Programda ilk olarak “Oyuncu olma hikayen nasıl başladı?” sorusuna cevap veren Özge Özberk, liseye kadar çok çekingen bir çocuk olduğunu ve ilk başlarda oyuncu olmak hiç aklının ucundan bile geçmediğini söyledi. “Liseyi bitirdikten sonra hedefim veteriner olmaktı fakat annem beni oraya götürüp ortamı görmemi istediğinde veteriner olamayacğını anladım” diyen Özberk, oyuncu olma macerasını ve motivasyonunu şu cümlelerle anlattı: “Babamın arkadaşınının kurduğu bir oyunculuk ajans vardı. Oyunculuk yapmak için abimle oraya kaydoldum ve bizi ufak ufak rollere gönderdiler. Yardımcı oyunculuk için bir diziye gitmiştik ve ilk oyunculuğum da ekranda saniyelerle ölçülebilecek bir sürede de olsa o diziyle başlamıştı. ‘Sevdiğin işi yapmazsan başarılı olamazsın’ cümlesi ile büyüdük biz abimle küçüklüğümüzde. Ait olduğum parçayı da tiyatroda ve oyunculukta buldum. O inancımla da buralara geldim. Aşkla yapılan her işte başarı gelir. Yeter ki içinizdeki aşk ölmesin”.

Senaryo yazmaya dair

Bir oyuncunun yer aldığı projelerle ilgili değerlendirmelerde bulunan Özge Özberk, “Size gelen hikaye kadar varsınız. Sizi çıkarınca hikayede aksaklık olup olmadığı karakterinizin değerini ortaya koyar” ifadesini kullandı. 

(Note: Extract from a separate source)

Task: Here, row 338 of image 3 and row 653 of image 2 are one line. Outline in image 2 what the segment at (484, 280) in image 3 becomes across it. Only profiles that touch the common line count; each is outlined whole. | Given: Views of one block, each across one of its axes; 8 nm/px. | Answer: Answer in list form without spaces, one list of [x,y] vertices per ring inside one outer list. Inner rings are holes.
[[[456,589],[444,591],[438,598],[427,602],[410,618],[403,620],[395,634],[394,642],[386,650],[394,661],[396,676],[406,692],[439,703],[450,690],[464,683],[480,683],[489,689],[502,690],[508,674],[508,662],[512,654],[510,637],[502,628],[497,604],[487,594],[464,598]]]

Bağımsız filmleri çekmek isteyenler genç sinemaseverlere ise vereceği en büyük tavsiyenin cesur olunması gerektiğini söyleyen Özberk, bu işi severek yapmak isteyenlere birinden yardım almaktan çekinmemeleri tavsiyesinde bulundu. Bir şeyler üzerine yazma alışkanlığının ortaokul yıllarına kadar dayandığını açıklayan Özberk, hikaye yazmaya dair şu ifadeleri kullandı: Senaryo yazmak gerçekten hiç kolay bir iş değil ve üzerinden büyük bir emek harcamak gerek. Yazdığım her şeyde kendi kurduğum atmosferi düşünerek yazarım. Projeleri kabul ederken de o atmosferin içinde kendimi bulup buluyor muyum diye bakıyorum. Hikaye ve senaryo yazımında kendi hayal gücünüz ne kadar değerliyse anneanneler ve dedelerinizin anlattığı hikayeler bir o kadar değerlidir”.

“Aldığım rolü seversem o da beni sever”

Oyunculuk farklı yönlerine ait bilgiler veren Özge Özberk şunları söyledi: “Özgünlük bir oyuncunun bağımsız hareket etmesi değil, o bütünün içinde farklılığı yaratmasıyla olur. Bunun için de oyuncu aldığı rolü sahiplenmelidir. Ben sevmediğim hiçbir karakteri eve almadım. Aldığım o rolü seversem o da beni sever. Oyuncunun rolü sevmesi kadar yönetmenle olan ilişkisi de bir projenin başarısı açısından önem arz eder. Bunun için de oyuncunun yönetmenle aynı dili konuşması çok önemlidir. Tanıdığınız ve bildiğiniz yönetmenler seni bir adım ileri götürebilecek alanı tanırlar. Onların seçimlerini o kadar iyi bilirsiniz ki yanlış yapacaklarını düşünmezsiniz ve ona güvenip çalışırsınız”.